A better approach would be if you could write in something like latex, which lets you specify what, but not how--and then you can specify how separately. Except instead of being limited to latex's few concepts, you can add object types at will, along with syntax that makes them easy to type (and easy to read). So your math can look like math, and your images could be as simple as \image("foo.eps"), and your text can be free-flowing, and your active components just calls to code \like(this) and so on. And all of these things would be evaluated by Syn (Synge?) as constructors, effectively, building a code-and-data model of what the document is made of. And then at the end, you may ask it: go generate a suite of web pages representing yourself; or go generate a pdf document, or a set of them with an index, or... whatever. And when the postscript-image object is asked to put itself in an html document, it knows to first convert itself to a png; and the math may convert to pngs, or maybe mathml, or maybe both with a javascript switch according to browser support. Or maybe you compile the "document" via LLVM into an executable that generates itself on the fly, sending mathml or pngs at the time. And if you don't like the way something's formatted, you change a few lines of Synge code (which may look like html in that particular place, or maybe not), and presto, it's fixed everywhere -- the promise CSS never really delivered.

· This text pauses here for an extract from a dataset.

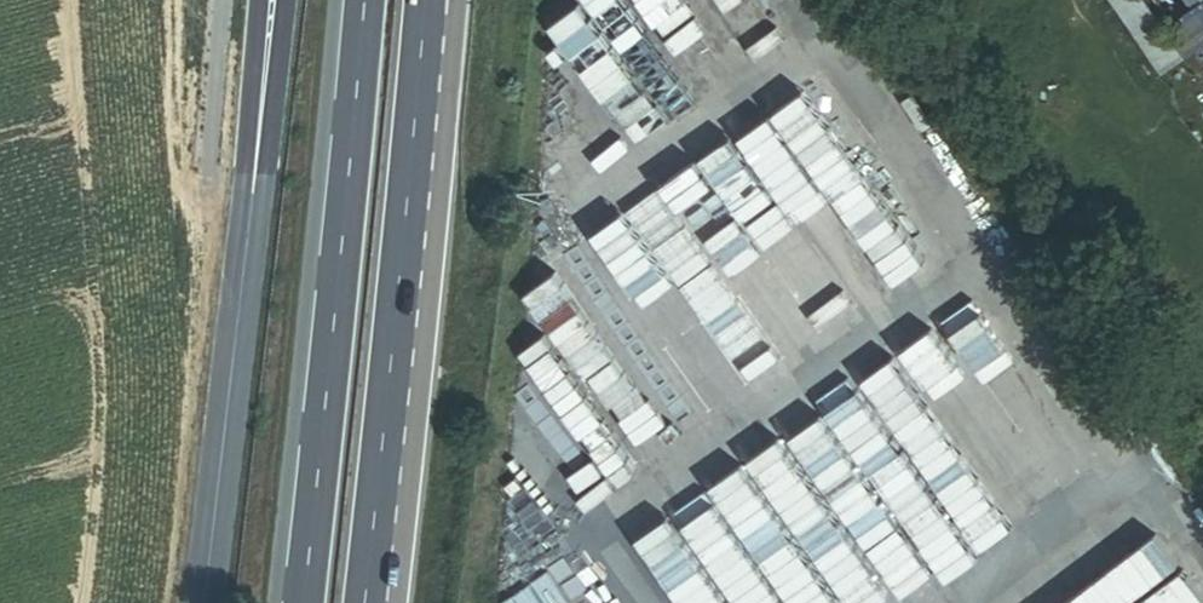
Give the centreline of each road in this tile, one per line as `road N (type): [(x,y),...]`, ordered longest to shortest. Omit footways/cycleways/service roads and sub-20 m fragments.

I haven't actually tried this with Syn yet, but I did it a while back with Python (I called it Puml--Python Used as a Markup Language), and it worked great. The only problem was the syntax was kind of ugly for this (I had to type ...""", image("foo.ps"), """... every time I wanted to drop out of text-entry mode and insert an image, for instance). And if it hadn't have been for Python's triple-quote feature (which let's you spew on huge blocks of text relatively unhindered) it would have been completely impractical. But it proved the concept, and it worked great, and if the syntax had been prettier, I'd be writing this document in Puml right now...

But I digress. This has all been a tangent from my main line of work which is mostly unrelated, so I'm going to get back to that now.


(1) In that respect Syn is very similar to Lisp, except instead of Lists it has Trees--where a Lisp node has a first (car) and rest (cdr), a Syn node has zero or more named children. This is not a hugely relevant difference, since one can be easily mapped to the other, but it's just more convenient for Syn's intended purposes.

(2) Again, Lisp employs the same trick!